### [Trecho selecionado]
══════

Roubar não é legal, crianças
No original, durante cada episódio, o Mestre dos Magos se referia a cada um dos personagens por sua classe ao invés de seu nome humano, exceto Sheila. O fato de Sheila ser uma ladina foi apenas mais uma controvérsia na longa lista de reclamações dos grupos de pais, pois eles achavam que um personagem ser definido como um “ladrão” não deveria ser visto como “legal” ou algo a ser admirado. Por causa disso, ela só foi chamada de ladina nos créditos de abertura do programa. Lembrem-se, ser um ladrão não é legal, crianças.
O episódio que nunca foi ao ar
Quando Caverna do Dragão foi finalmente cancelado em 1985, muitos culparam os grupos de pais e o ‘Pânico Satânico’, embora na verdade fosse devido ao número cada vez menor de espectadores. Sem audiência, sem lucro. Por causa disso, a terceira temporada foi mais curta e não trouxe um encerramento.
E ficou assim até que a Marvel Productions contratou Michael Reaves para escrever o episódio final, intitulado: ‘Réquiem’. Apesar de nunca ter sido exibido, o roteiro de ‘Réquiem’acabou sendo gravado como uma peça de rádio para o lançamento do DVD do desenho animado. Em 2010, uma versão não oficial do roteiro adaptada para os quadrinhos foi feita pelo cartunista brasileiro Reinaldo Rocha. E em 2020, uma versão animada foi criada por fãs dos Estados Unidos e lançada no YouTube. No ano seguinte, devido ao sucesso do vídeo no Brasil, um desses fãs se juntou a fãs brasileiros e lançaram uma versão dublada em português, com textos traduzidos e músicas melhoradas.
A Verdadeira Identidade do Vingador
Com o lançamento do roteiro do episódio final “Réquiem” vieram as respostas para alguns dos mistérios predominantes do desenho animado, incluindo a verdadeira identidade do vilão Vingador. Vingador era o feiticeiro maligno de grande poder que procurou roubar as crianças de suas armas mágicas para seus próprios esquemas, para o aborrecimento contínuo do grupo. No entanto, em “Réquiem”, aprendemos que o Vingador estava sob a influência de uma força corruptora conhecida como “O Inominável” e que ele era na verdade filho humano do Mestre dos Magos o tempo todo.

══════

### [Tarefa]
Indique se cada afirmação a seguir concorda com o texto sobre Caverna do Dragão, respondendo sim ou não e citando literalmente as palavras do texto que decidem: (a) o desenho foi cancelado em 1985 pela queda no número de espectadores; (b) o episódio final chegou a ser exibido; (c) a adaptação do roteiro para os quadrinhos feita em 2010 era oficial.

══════

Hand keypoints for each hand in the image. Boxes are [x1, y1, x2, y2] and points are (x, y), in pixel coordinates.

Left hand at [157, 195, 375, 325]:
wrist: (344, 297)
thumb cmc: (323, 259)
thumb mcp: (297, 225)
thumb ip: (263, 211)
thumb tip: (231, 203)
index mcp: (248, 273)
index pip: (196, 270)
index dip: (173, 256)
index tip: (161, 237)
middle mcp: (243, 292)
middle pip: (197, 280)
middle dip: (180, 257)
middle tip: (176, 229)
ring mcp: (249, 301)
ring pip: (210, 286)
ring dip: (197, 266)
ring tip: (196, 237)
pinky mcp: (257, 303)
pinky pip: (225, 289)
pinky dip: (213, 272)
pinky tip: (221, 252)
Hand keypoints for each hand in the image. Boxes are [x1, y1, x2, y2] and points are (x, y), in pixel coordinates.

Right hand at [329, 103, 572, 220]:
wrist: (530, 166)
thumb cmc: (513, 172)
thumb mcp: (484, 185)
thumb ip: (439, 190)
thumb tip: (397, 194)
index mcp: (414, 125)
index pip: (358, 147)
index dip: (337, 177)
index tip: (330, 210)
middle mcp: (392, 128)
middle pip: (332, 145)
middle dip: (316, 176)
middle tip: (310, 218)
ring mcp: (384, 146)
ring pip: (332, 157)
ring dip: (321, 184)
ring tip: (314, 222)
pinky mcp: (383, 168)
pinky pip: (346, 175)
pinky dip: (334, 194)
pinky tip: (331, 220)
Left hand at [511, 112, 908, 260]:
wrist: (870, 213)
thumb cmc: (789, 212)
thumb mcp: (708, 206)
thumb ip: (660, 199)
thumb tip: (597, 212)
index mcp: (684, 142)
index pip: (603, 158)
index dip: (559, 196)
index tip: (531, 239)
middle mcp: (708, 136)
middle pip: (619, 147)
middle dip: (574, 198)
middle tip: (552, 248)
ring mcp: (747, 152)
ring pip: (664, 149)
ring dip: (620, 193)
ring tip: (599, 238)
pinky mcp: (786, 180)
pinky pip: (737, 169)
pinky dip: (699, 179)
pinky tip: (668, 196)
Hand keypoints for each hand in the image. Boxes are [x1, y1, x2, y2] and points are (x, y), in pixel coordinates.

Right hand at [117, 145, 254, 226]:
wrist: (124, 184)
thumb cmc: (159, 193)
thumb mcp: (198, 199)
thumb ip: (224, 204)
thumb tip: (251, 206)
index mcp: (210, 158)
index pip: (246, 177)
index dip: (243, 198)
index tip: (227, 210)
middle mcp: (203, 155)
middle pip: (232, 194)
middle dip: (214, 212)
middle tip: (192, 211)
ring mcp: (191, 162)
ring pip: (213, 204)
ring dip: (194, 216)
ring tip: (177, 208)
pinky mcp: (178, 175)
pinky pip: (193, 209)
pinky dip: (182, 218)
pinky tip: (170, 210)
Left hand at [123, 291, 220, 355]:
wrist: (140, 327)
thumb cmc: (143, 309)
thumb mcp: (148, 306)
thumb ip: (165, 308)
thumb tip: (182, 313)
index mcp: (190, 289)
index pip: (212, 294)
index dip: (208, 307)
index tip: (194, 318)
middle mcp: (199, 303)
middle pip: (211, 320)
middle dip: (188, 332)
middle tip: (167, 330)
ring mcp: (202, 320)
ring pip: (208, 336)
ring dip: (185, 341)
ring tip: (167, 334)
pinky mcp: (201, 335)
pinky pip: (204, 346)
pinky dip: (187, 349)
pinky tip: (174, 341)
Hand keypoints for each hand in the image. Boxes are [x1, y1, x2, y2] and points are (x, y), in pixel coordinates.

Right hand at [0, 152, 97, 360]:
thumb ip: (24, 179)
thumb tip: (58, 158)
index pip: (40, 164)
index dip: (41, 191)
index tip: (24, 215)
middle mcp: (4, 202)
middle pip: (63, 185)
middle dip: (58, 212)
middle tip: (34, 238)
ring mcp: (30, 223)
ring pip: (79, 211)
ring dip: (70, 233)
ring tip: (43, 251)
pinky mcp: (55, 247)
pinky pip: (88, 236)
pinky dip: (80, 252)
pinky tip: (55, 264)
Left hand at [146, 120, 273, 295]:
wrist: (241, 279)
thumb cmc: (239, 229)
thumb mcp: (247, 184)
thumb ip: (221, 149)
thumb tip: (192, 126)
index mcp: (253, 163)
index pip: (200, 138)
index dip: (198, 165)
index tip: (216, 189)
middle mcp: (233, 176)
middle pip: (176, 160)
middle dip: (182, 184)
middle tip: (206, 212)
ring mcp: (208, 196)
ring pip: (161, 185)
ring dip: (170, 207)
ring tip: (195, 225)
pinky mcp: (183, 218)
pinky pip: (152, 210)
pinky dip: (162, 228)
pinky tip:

══════

### [Resultado]
(a) Sim: "embora na verdade fosse devido ao número cada vez menor de espectadores"
(b) Não: "Apesar de nunca ter sido exibido"
(c) Não: "Em 2010, uma versão não oficial do roteiro adaptada para os quadrinhos foi feita pelo cartunista brasileiro Reinaldo Rocha"